WHAT YOU SHOULD DO:
If a line in the records below contains the word "Berlitz", copy it out.

——

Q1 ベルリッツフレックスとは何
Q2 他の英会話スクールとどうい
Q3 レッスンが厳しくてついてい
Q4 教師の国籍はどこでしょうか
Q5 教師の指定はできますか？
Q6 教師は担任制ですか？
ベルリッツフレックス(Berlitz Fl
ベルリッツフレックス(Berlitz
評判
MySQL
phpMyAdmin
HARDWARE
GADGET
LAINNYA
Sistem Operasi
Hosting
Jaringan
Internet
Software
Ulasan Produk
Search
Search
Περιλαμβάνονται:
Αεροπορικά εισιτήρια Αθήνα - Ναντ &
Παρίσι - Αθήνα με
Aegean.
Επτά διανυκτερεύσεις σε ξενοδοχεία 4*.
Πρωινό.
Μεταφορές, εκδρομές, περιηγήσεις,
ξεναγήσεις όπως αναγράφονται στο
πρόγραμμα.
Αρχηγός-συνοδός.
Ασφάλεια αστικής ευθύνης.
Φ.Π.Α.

——

OUTPUT FOR THIS TASK:
ベルリッツフレックス(Berlitz Fl
ベルリッツフレックス(Berlitz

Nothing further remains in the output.